Jorge Silva MPA/MUP 2018 focuses on the role of housing policy to create cities that thrive.
By Calee Lucht
May 7, 2018
Jorge Silva is a Chilean architect and urban planner completing a Master in Public Administration at Harvard Kennedy School and a Master in Urban Planning at the Harvard Graduate School of Design. His career has focused on urban renewal in historic neighborhoods, mixed-income housing policy, and the effects of social housing policy in Chile. After the 2010 earthquake, Jorge served as an architect in the National Reconstruction Program in Chile’s Ministry of Housing and Urban Development where he created and implemented 27 urban regeneration plans in cities affected by the disaster. Jorge holds a bachelor’s degree in architecture from Pontificia Universidad Católica de Chile.
What brought you to HKS?
I believe Chile is going through a very important period of its history—it has the potential of becoming a developed country in several years. But to achieve this, it must have a thriving economy and leaders who rise to the challenge and ensure that the benefits of development reach everyone. I want to contribute from the public sector, to advance the changes that Chile needs to achieve development.
I wanted to gain a deeper understanding of economic and political issues that relate to my interests in urban policy. I worked for four years as a public official in developing and implementing public policy, and wanted to expand my approach to urban issues—I had always looked at them from a design perspective.
During my first year at the Harvard Graduate School of Design, I realized a concurrent Master in Public Administration (MPA) degree would be the perfect complement to fulfill my professional goals. The MPA Program offered me great flexibility and autonomy to choose the courses I felt were important to advance my career.
I also believe exposure to different problems and cases from other countries is an extraordinary way to learn about policy making, and how the same problems we are dealing with in Chile are being addressed from a completely different perspective in other countries. For me, the experience of learning new ways to tackle problems from people who come from other disciplines, cultures, and origins is fundamental. The range of nationalities, cultures, and backgrounds at HKS is one of the main reasons I chose to continue my education here.
What classes, professors, or activities have made a real impact on you during your time at HKS?
Professor Chris Herbert’s course U.S. Housing Markets, Problems, and Policies had us explore different aspects of housing policy in the U.S. and think critically about the positive and negative effects of the housing programs, particularly while facing the challenges of housing affordability.
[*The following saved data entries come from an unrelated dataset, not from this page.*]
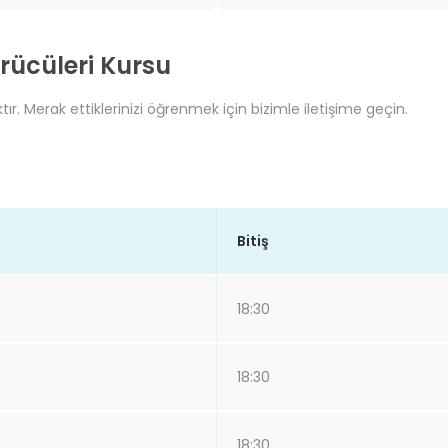
rücüleri Kursu
ır. Merak ettiklerinizi öğrenmek için bizimle iletişime geçin.
Bitiş
18:30
18:30
18:30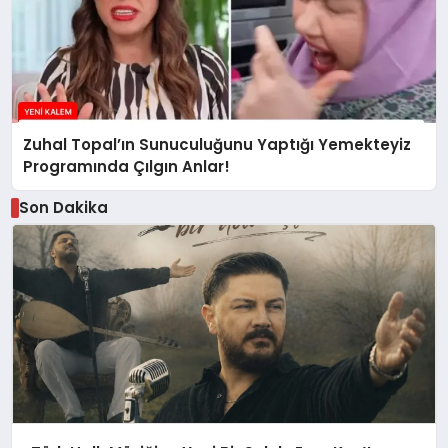
Zuhal Topal’ın Sunuculuğunu Yaptığı Yemekteyiz
Programında Çılgın Anlar!
Son Dakika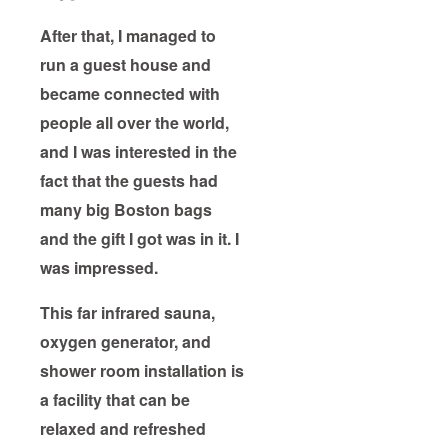
After that, I managed to
run a guest house and
became connected with
people all over the world,
and I was interested in the
fact that the guests had
many big Boston bags
and the gift I got was in it. I
was impressed.
This far infrared sauna,
oxygen generator, and
shower room installation is
a facility that can be
relaxed and refreshed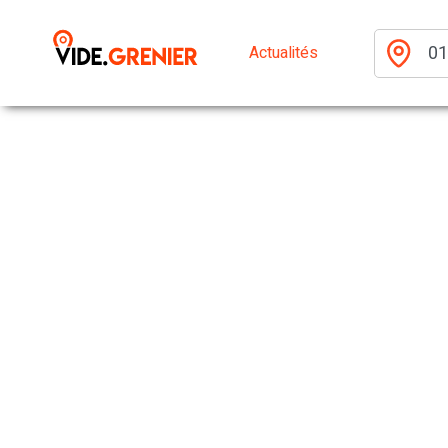
Actualités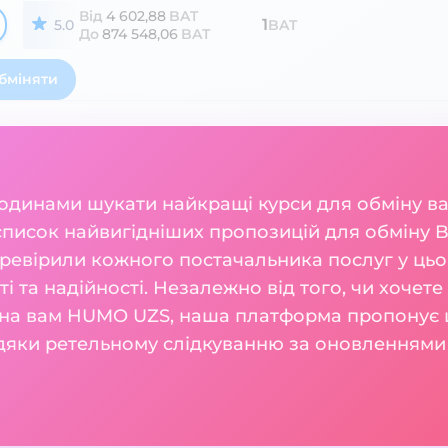
Від
4 602,88
BAT
1
5.0
BAT
До
874 548,06
BAT
бміняти
годинами шукати найкращі курси для обміну 
список найвигідніших пропозицій для обміну Ba
евірили кожного постачальника послуг у цьом
сті та надійності. Незалежно від того, чи хочет
ібна вам HUMO UZS, наша платформа пропонує ш
вдяки ретельному слідкуванню за оновленнями 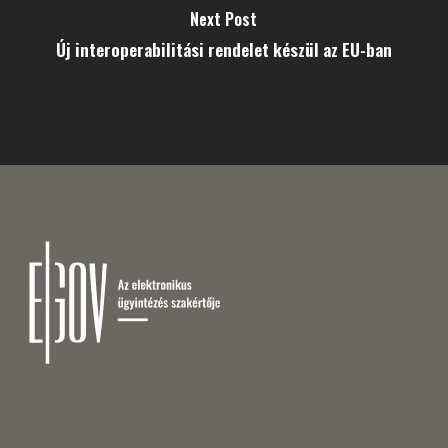
Next Post
Új interoperabilitási rendelet készül az EU-ban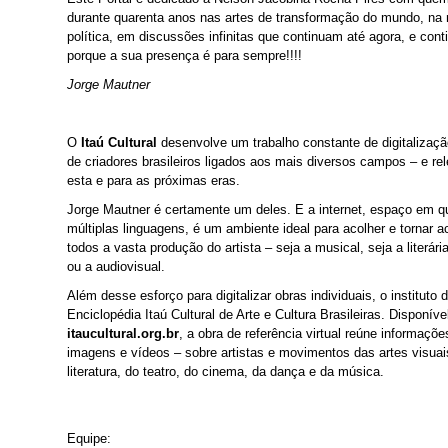
durante quarenta anos nas artes de transformação do mundo, na m
política, em discussões infinitas que continuam até agora, e cont
porque a sua presença é para sempre!!!!
Jorge Mautner
O
Itaú
Cultural
desenvolve um trabalho constante de digitalizaç
de criadores brasileiros ligados aos mais diversos campos – e re
esta e para as próximas eras.
Jorge Mautner é certamente um deles. E a internet, espaço em 
múltiplas linguagens, é um ambiente ideal para acolher e tornar a
todos a vasta produção do artista – seja a musical, seja a literária
ou a audiovisual.
Além desse esforço para digitalizar obras individuais, o instituto
Enciclopédia Itaú Cultural de Arte e Cultura Brasileiras. Disponív
itaucultural.org.br
, a obra de referência virtual reúne informaçõe
imagens e vídeos – sobre artistas e movimentos das artes visuai
literatura, do teatro, do cinema, da dança e da música.
Equipe: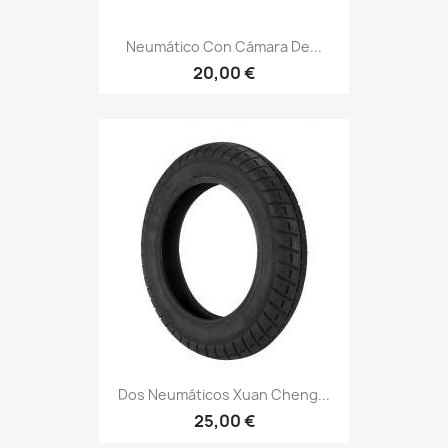
Neumático Con Cámara De...
20,00 €
Dos Neumáticos Xuan Cheng...
25,00 €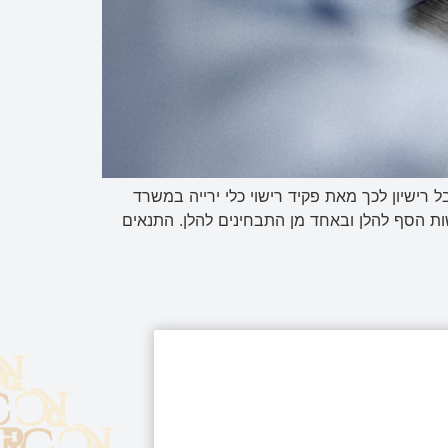
רישיון לכך מאת פקיד רישוי כלי ירייה במשרד
ישות הסף להלן ובאחד מן התבחינים להלן. התנאים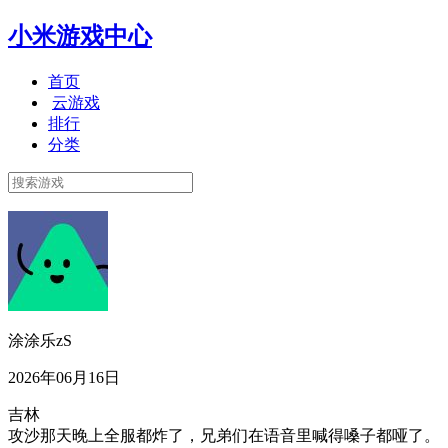
小米游戏中心
首页
云游戏
排行
分类
涂涂乐zS
2026年06月16日
吉林
攻沙那天晚上全服都炸了，兄弟们在语音里喊得嗓子都哑了。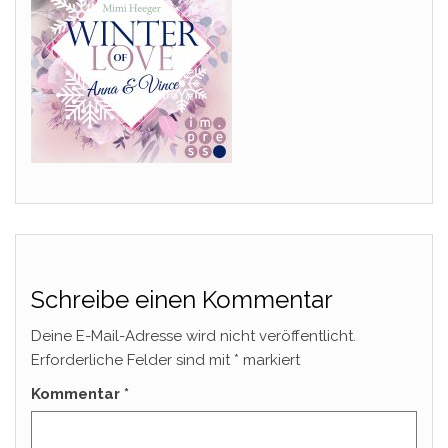
Schreibe einen Kommentar
Deine E-Mail-Adresse wird nicht veröffentlicht.
Erforderliche Felder sind mit
*
markiert
Kommentar
*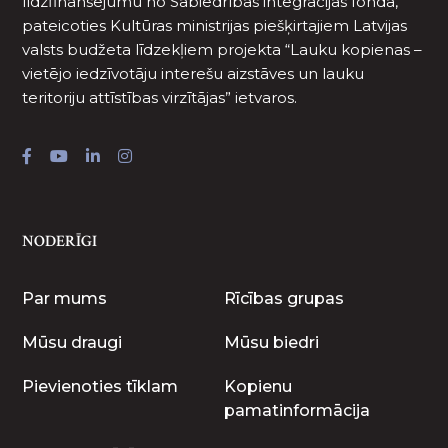
līdzfinansējumu no Sabiedrības integrācijas fonda,
pateicoties Kultūras ministrijas piešķirtajiem Latvijas
valsts budžeta līdzekļiem projekta “Lauku kopienas –
vietējo iedzīvotāju interešu aizstāves un lauku
teritoriju attīstības virzītājas” ietvaros.
NODERĪGI
Par mums
Rīcības grupas
Mūsu draugi
Mūsu biedri
Pievienoties tīklam
Kopienu
pamatinformācija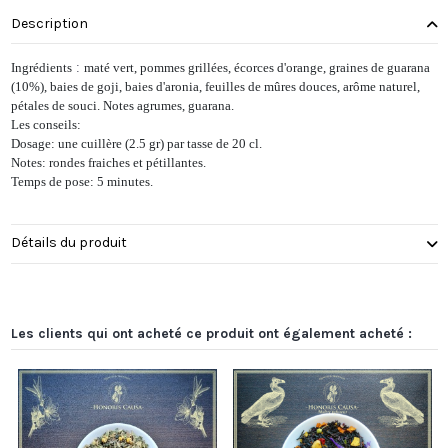
Description
Ingrédients
:
maté vert, pommes grillées, écorces d'orange, graines de guarana
(10%), baies de goji, baies d'aronia, feuilles de mûres douces, arôme naturel,
pétales de souci. Notes agrumes, guarana.
Les conseils:
Dosage: une cuillère (2.5 gr) par tasse de 20 cl.
Notes: rondes fraiches et pétillantes.
Temps de pose: 5 minutes.
Détails du produit
Les clients qui ont acheté ce produit ont également acheté :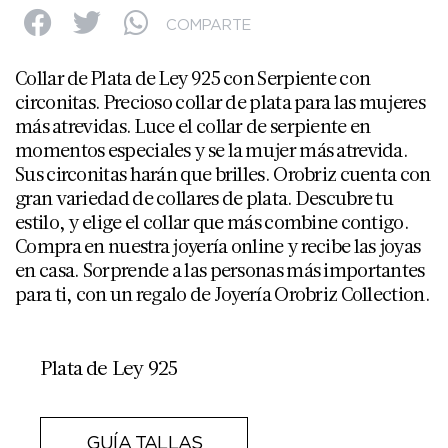
COMPARTE
Collar de Plata de Ley 925 con Serpiente con
circonitas. Precioso collar de plata para las mujeres
más atrevidas. Luce el collar de serpiente en
momentos especiales y se la mujer más atrevida.
Sus circonitas harán que brilles. Orobriz cuenta con
gran variedad de collares de plata. Descubre tu
estilo, y elige el collar que más combine contigo.
Compra en nuestra joyería online y recibe las joyas
en casa. Sorprende a las personas más importantes
para ti, con un regalo de Joyería Orobriz Collection.
Plata de Ley 925
GUÍA TALLAS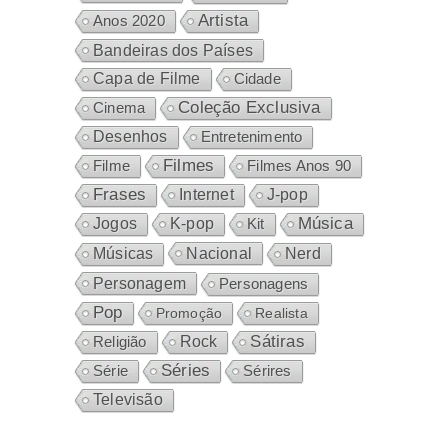
Artista
Anos 2020
Bandeiras dos Países
Capa de Filme
Cidade
Coleção Exclusiva
Cinema
Desenhos
Entretenimento
Filmes
Filme
Filmes Anos 90
Frases
Internet
J-pop
Música
Jogos
K-pop
Kit
Nacional
Músicas
Nerd
Personagem
Personagens
Pop
Promoção
Realista
Sátiras
Rock
Religião
Séries
Sérires
Série
Televisão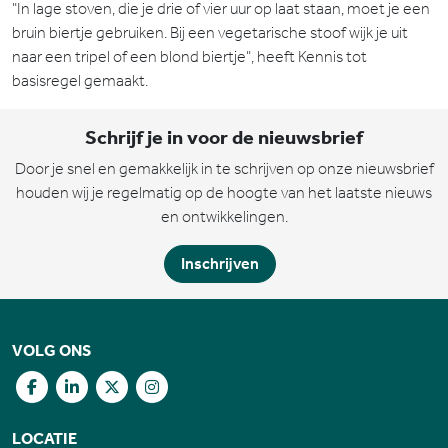
"In lage stoven, die je drie of vier uur op laat staan, moet je een
bruin biertje gebruiken. Bij een vegetarische stoof wijk je uit
naar een tripel of een blond biertje", heeft Kennis tot
basisregel gemaakt.
Schrijf je in voor de nieuwsbrief
Door je snel en gemakkelijk in te schrijven op onze nieuwsbrief
houden wij je regelmatig op de hoogte van het laatste nieuws
en ontwikkelingen.
Inschrijven
VOLG ONS
LOCATIE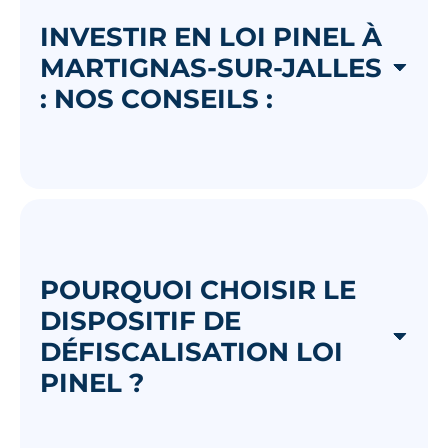
INVESTIR EN LOI PINEL À
MARTIGNAS-SUR-JALLES
: NOS CONSEILS :
POURQUOI CHOISIR LE
DISPOSITIF DE
DÉFISCALISATION LOI
PINEL ?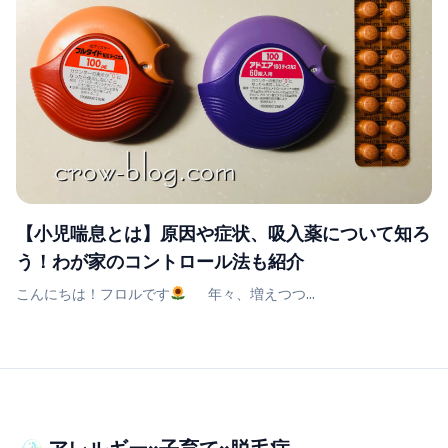
【小児喘息とは】原因や症状、吸入薬について知ろ
う！わが家のコントロール法も紹介
こんにちは！フロルです
年々、増えつつ...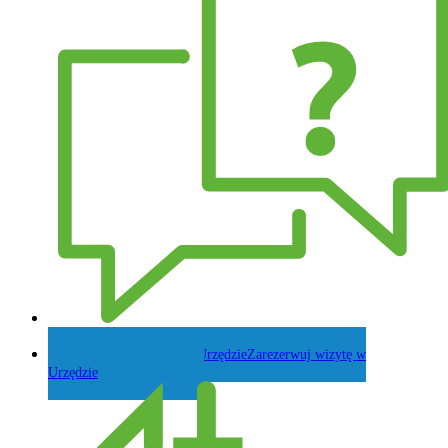
Zadaj pytanie Wójtowi
Zarezerwuj wizytę w
Urzędzie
I also helped lead the “Chilean Dinner,” a long-standing tradition that brings together Chilean students in Cambridge and Boston with relevant personalities from Chile to talk about issues of national importance and how students—as future agents of the national agenda—can advance these issues. Our dinners included guests such as Felipe Larraín, Chile’s Minister of Finance (2010–2014 and 2018–present), César Hidalgo, an associate professor at MIT and director of the Collective Learning group at the MIT Media Lab, and Felipe Kast, who received his PhD in Public Policy from Harvard and was recently elected to the Chilean Senate. He’s also the founder of Evópoli, a liberal center-right political party. We organized most of these dinners with the Chilean Caucus, an HKS student organization, to create ties within the Harvard community around topics related to Chile.
What’s next for you?
My plan is to return to Chile to work for the Ministry of Housing and Urban Development in the housing policy division, which manages national affordable housing policy related to subsidies, housing standards, and related investment programs.
I want to contribute to the design and implementation of public policies and plans that lead to more equitable, integrated cities and towns. And I hope to do this by getting actively involved in local and national government—and contribute to the political discussion about how Chile should shape the future of our cities.